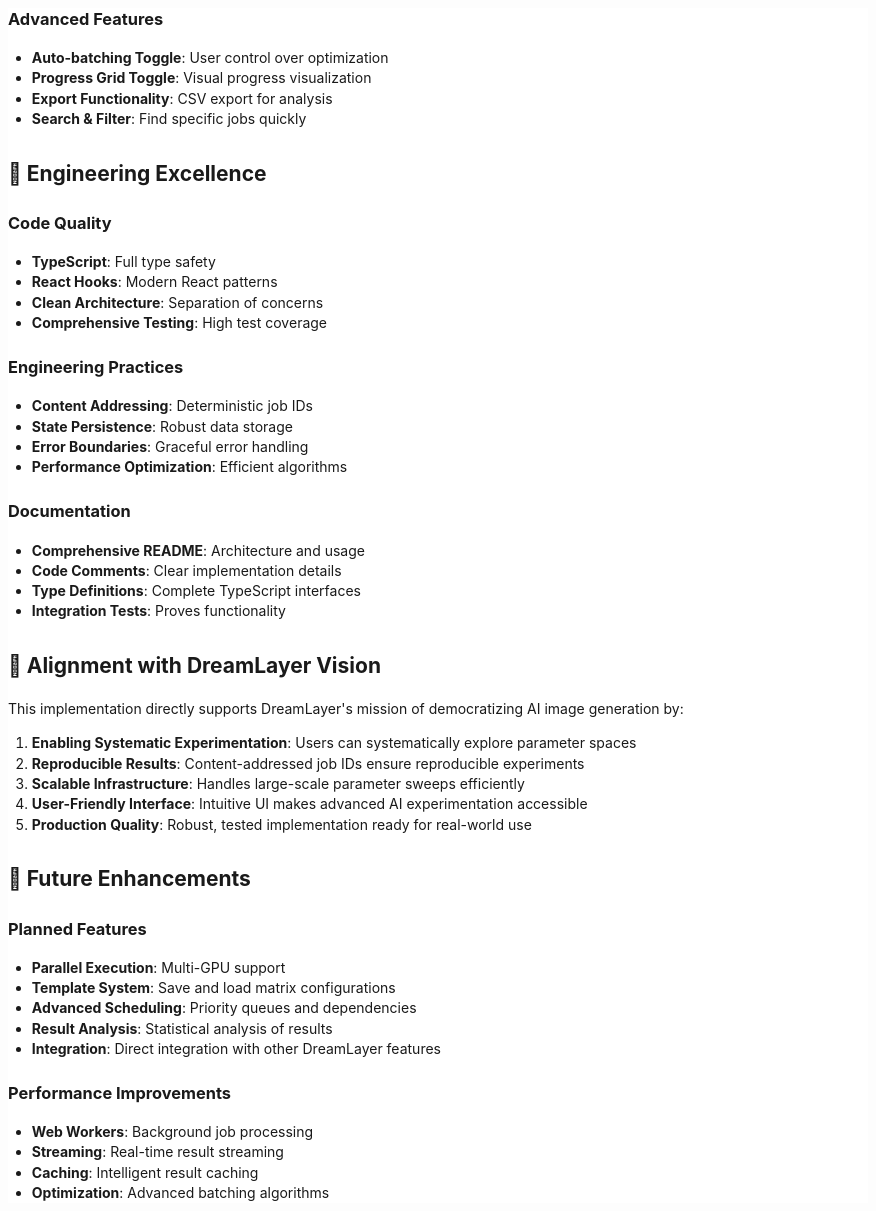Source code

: ### Advanced Features
- **Auto-batching Toggle**: User control over optimization
- **Progress Grid Toggle**: Visual progress visualization
- **Export Functionality**: CSV export for analysis
- **Search & Filter**: Find specific jobs quickly

## 🔧 Engineering Excellence

### Code Quality
- **TypeScript**: Full type safety
- **React Hooks**: Modern React patterns
- **Clean Architecture**: Separation of concerns
- **Comprehensive Testing**: High test coverage

### Engineering Practices
- **Content Addressing**: Deterministic job IDs
- **State Persistence**: Robust data storage
- **Error Boundaries**: Graceful error handling
- **Performance Optimization**: Efficient algorithms

### Documentation
- **Comprehensive README**: Architecture and usage
- **Code Comments**: Clear implementation details
- **Type Definitions**: Complete TypeScript interfaces
- **Integration Tests**: Proves functionality

## 🎯 Alignment with DreamLayer Vision

This implementation directly supports DreamLayer's mission of democratizing AI image generation by:

1. **Enabling Systematic Experimentation**: Users can systematically explore parameter spaces
2. **Reproducible Results**: Content-addressed job IDs ensure reproducible experiments
3. **Scalable Infrastructure**: Handles large-scale parameter sweeps efficiently
4. **User-Friendly Interface**: Intuitive UI makes advanced AI experimentation accessible
5. **Production Quality**: Robust, tested implementation ready for real-world use

## 🚀 Future Enhancements

### Planned Features
- **Parallel Execution**: Multi-GPU support
- **Template System**: Save and load matrix configurations
- **Advanced Scheduling**: Priority queues and dependencies
- **Result Analysis**: Statistical analysis of results
- **Integration**: Direct integration with other DreamLayer features

### Performance Improvements
- **Web Workers**: Background job processing
- **Streaming**: Real-time result streaming
- **Caching**: Intelligent result caching
- **Optimization**: Advanced batching algorithms
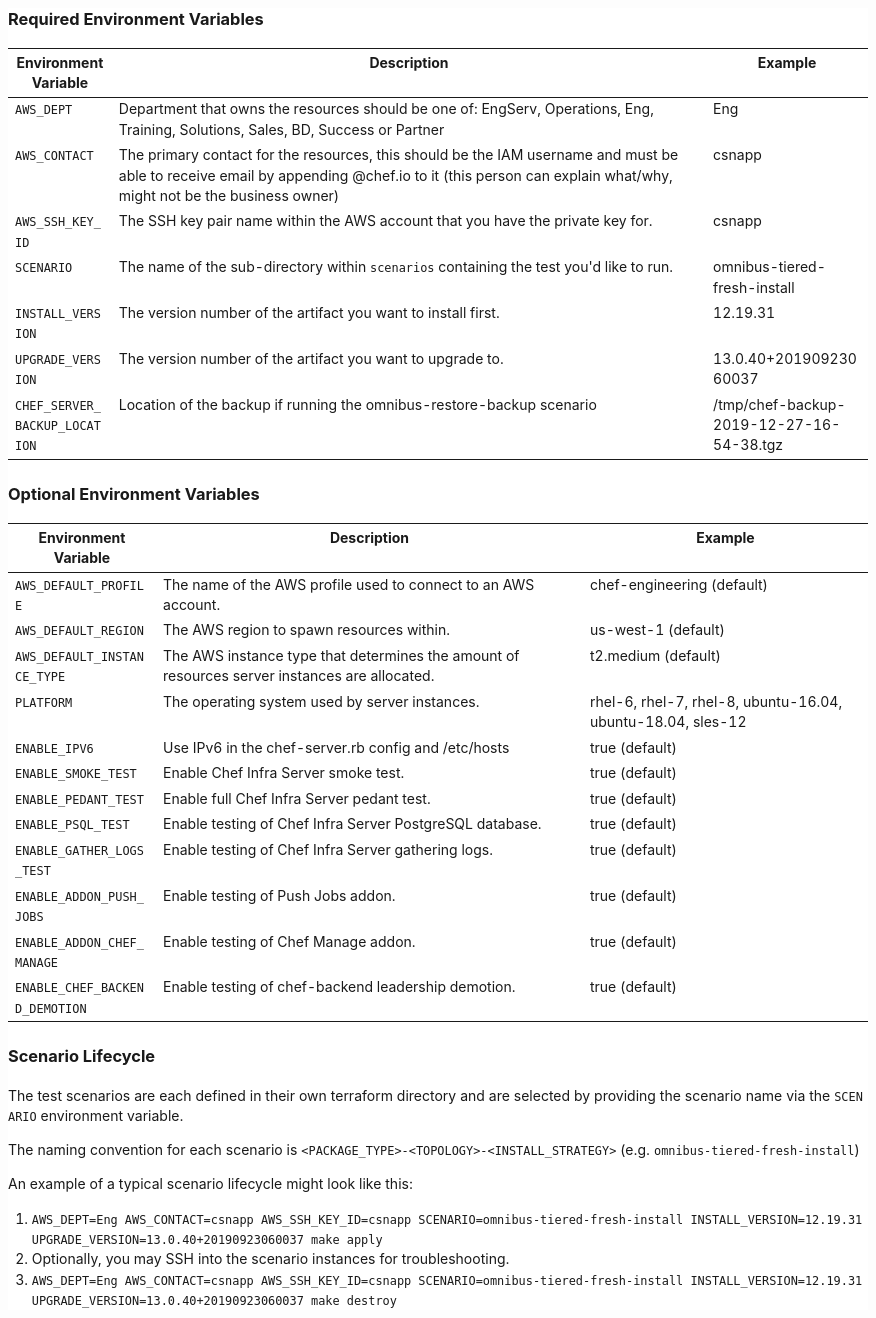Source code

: ### Required Environment Variables
| Environment Variable | Description | Example |
|----------------------|------------------------------------------------------------------------------------------------------------------------------------------------------------------------------------------------------------|------------------------------|
| `AWS_DEPT` | Department that owns the resources should be one of: EngServ,  Operations, Eng, Training, Solutions, Sales, BD, Success or Partner | Eng |
| `AWS_CONTACT` | The primary contact for the resources, this should be the IAM username  and must be able to receive email by appending @chef.io to it (this  person can explain what/why, might not be the business owner) | csnapp |
| `AWS_SSH_KEY_ID` | The SSH key pair name within the AWS account that you have the private key for. | csnapp |
| `SCENARIO` | The name of the sub-directory within `scenarios` containing the test you'd like to run. | omnibus-tiered-fresh-install |
| `INSTALL_VERSION` | The version number of the artifact you want to install first. | 12.19.31 |
| `UPGRADE_VERSION` | The version number of the artifact you want to upgrade to. | 13.0.40+20190923060037 |
| `CHEF_SERVER_BACKUP_LOCATION` | Location of the backup if running the omnibus-restore-backup scenario | /tmp/chef-backup-2019-12-27-16-54-38.tgz |

### Optional Environment Variables
| Environment Variable | Description | Example |
|-----------------------------|-----------------------------------------------------------------------------------------------|--------------------------------------------|
| `AWS_DEFAULT_PROFILE` | The name of the AWS profile used to connect to an AWS account. | chef-engineering (default) |
| `AWS_DEFAULT_REGION` | The AWS region to spawn resources within. | us-west-1 (default) |
| `AWS_DEFAULT_INSTANCE_TYPE` | The AWS instance type that determines the amount of resources server instances are allocated. | t2.medium (default) |
| `PLATFORM` | The operating system used by server instances. | rhel-6, rhel-7, rhel-8, ubuntu-16.04, ubuntu-18.04, sles-12 |
| `ENABLE_IPV6` | Use IPv6 in the chef-server.rb config and /etc/hosts | true (default) |
| `ENABLE_SMOKE_TEST` | Enable Chef Infra Server smoke test. | true (default) |
| `ENABLE_PEDANT_TEST` | Enable full Chef Infra Server pedant test. | true (default) |
| `ENABLE_PSQL_TEST` | Enable testing of Chef Infra Server PostgreSQL database. | true (default) |
| `ENABLE_GATHER_LOGS_TEST` | Enable testing of Chef Infra Server gathering logs. | true (default) |
| `ENABLE_ADDON_PUSH_JOBS` | Enable testing of Push Jobs addon. | true (default) |
| `ENABLE_ADDON_CHEF_MANAGE` | Enable testing of Chef Manage addon. | true (default) |
| `ENABLE_CHEF_BACKEND_DEMOTION` | Enable testing of chef-backend leadership demotion. | true (default) |

### Scenario Lifecycle

The test scenarios are each defined in their own terraform directory and are selected by providing the scenario name via the `SCENARIO` environment variable.

The naming convention for each scenario is `<PACKAGE_TYPE>-<TOPOLOGY>-<INSTALL_STRATEGY>` (e.g. `omnibus-tiered-fresh-install`)

An example of a typical scenario lifecycle might look like this:

1. `AWS_DEPT=Eng AWS_CONTACT=csnapp AWS_SSH_KEY_ID=csnapp SCENARIO=omnibus-tiered-fresh-install INSTALL_VERSION=12.19.31 UPGRADE_VERSION=13.0.40+20190923060037 make apply`
2. Optionally, you may SSH into the scenario instances for troubleshooting.
3. `AWS_DEPT=Eng AWS_CONTACT=csnapp AWS_SSH_KEY_ID=csnapp SCENARIO=omnibus-tiered-fresh-install INSTALL_VERSION=12.19.31 UPGRADE_VERSION=13.0.40+20190923060037 make destroy`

• **What this task involves**: Print out the records in full and exactly, dropping every picture.

• **Result of the task**:
Source code

: ### Advanced Features
- **Auto-batching Toggle**: User control over optimization
- **Progress Grid Toggle**: Visual progress visualization
- **Export Functionality**: CSV export for analysis
- **Search & Filter**: Find specific jobs quickly

## 🔧 Engineering Excellence

### Code Quality
- **TypeScript**: Full type safety
- **React Hooks**: Modern React patterns
- **Clean Architecture**: Separation of concerns
- **Comprehensive Testing**: High test coverage

### Engineering Practices
- **Content Addressing**: Deterministic job IDs
- **State Persistence**: Robust data storage
- **Error Boundaries**: Graceful error handling
- **Performance Optimization**: Efficient algorithms

### Documentation
- **Comprehensive README**: Architecture and usage
- **Code Comments**: Clear implementation details
- **Type Definitions**: Complete TypeScript interfaces
- **Integration Tests**: Proves functionality

## 🎯 Alignment with DreamLayer Vision

This implementation directly supports DreamLayer's mission of democratizing AI image generation by:

1. **Enabling Systematic Experimentation**: Users can systematically explore parameter spaces
2. **Reproducible Results**: Content-addressed job IDs ensure reproducible experiments
3. **Scalable Infrastructure**: Handles large-scale parameter sweeps efficiently
4. **User-Friendly Interface**: Intuitive UI makes advanced AI experimentation accessible
5. **Production Quality**: Robust, tested implementation ready for real-world use

## 🚀 Future Enhancements

### Planned Features
- **Parallel Execution**: Multi-GPU support
- **Template System**: Save and load matrix configurations
- **Advanced Scheduling**: Priority queues and dependencies
- **Result Analysis**: Statistical analysis of results
- **Integration**: Direct integration with other DreamLayer features

### Performance Improvements
- **Web Workers**: Background job processing
- **Streaming**: Real-time result streaming
- **Caching**: Intelligent result caching
- **Optimization**: Advanced batching algorithms
Source code

: ### Required Environment Variables
| Environment Variable | Description | Example |
|----------------------|------------------------------------------------------------------------------------------------------------------------------------------------------------------------------------------------------------|------------------------------|
| `AWS_DEPT` | Department that owns the resources should be one of: EngServ,  Operations, Eng, Training, Solutions, Sales, BD, Success or Partner | Eng |
| `AWS_CONTACT` | The primary contact for the resources, this should be the IAM username  and must be able to receive email by appending @chef.io to it (this  person can explain what/why, might not be the business owner) | csnapp |
| `AWS_SSH_KEY_ID` | The SSH key pair name within the AWS account that you have the private key for. | csnapp |
| `SCENARIO` | The name of the sub-directory within `scenarios` containing the test you'd like to run. | omnibus-tiered-fresh-install |
| `INSTALL_VERSION` | The version number of the artifact you want to install first. | 12.19.31 |
| `UPGRADE_VERSION` | The version number of the artifact you want to upgrade to. | 13.0.40+20190923060037 |
| `CHEF_SERVER_BACKUP_LOCATION` | Location of the backup if running the omnibus-restore-backup scenario | /tmp/chef-backup-2019-12-27-16-54-38.tgz |

### Optional Environment Variables
| Environment Variable | Description | Example |
|-----------------------------|-----------------------------------------------------------------------------------------------|--------------------------------------------|
| `AWS_DEFAULT_PROFILE` | The name of the AWS profile used to connect to an AWS account. | chef-engineering (default) |
| `AWS_DEFAULT_REGION` | The AWS region to spawn resources within. | us-west-1 (default) |
| `AWS_DEFAULT_INSTANCE_TYPE` | The AWS instance type that determines the amount of resources server instances are allocated. | t2.medium (default) |
| `PLATFORM` | The operating system used by server instances. | rhel-6, rhel-7, rhel-8, ubuntu-16.04, ubuntu-18.04, sles-12 |
| `ENABLE_IPV6` | Use IPv6 in the chef-server.rb config and /etc/hosts | true (default) |
| `ENABLE_SMOKE_TEST` | Enable Chef Infra Server smoke test. | true (default) |
| `ENABLE_PEDANT_TEST` | Enable full Chef Infra Server pedant test. | true (default) |
| `ENABLE_PSQL_TEST` | Enable testing of Chef Infra Server PostgreSQL database. | true (default) |
| `ENABLE_GATHER_LOGS_TEST` | Enable testing of Chef Infra Server gathering logs. | true (default) |
| `ENABLE_ADDON_PUSH_JOBS` | Enable testing of Push Jobs addon. | true (default) |
| `ENABLE_ADDON_CHEF_MANAGE` | Enable testing of Chef Manage addon. | true (default) |
| `ENABLE_CHEF_BACKEND_DEMOTION` | Enable testing of chef-backend leadership demotion. | true (default) |

### Scenario Lifecycle

The test scenarios are each defined in their own terraform directory and are selected by providing the scenario name via the `SCENARIO` environment variable.

The naming convention for each scenario is `<PACKAGE_TYPE>-<TOPOLOGY>-<INSTALL_STRATEGY>` (e.g. `omnibus-tiered-fresh-install`)

An example of a typical scenario lifecycle might look like this:

1. `AWS_DEPT=Eng AWS_CONTACT=csnapp AWS_SSH_KEY_ID=csnapp SCENARIO=omnibus-tiered-fresh-install INSTALL_VERSION=12.19.31 UPGRADE_VERSION=13.0.40+20190923060037 make apply`
2. Optionally, you may SSH into the scenario instances for troubleshooting.
3. `AWS_DEPT=Eng AWS_CONTACT=csnapp AWS_SSH_KEY_ID=csnapp SCENARIO=omnibus-tiered-fresh-install INSTALL_VERSION=12.19.31 UPGRADE_VERSION=13.0.40+20190923060037 make destroy`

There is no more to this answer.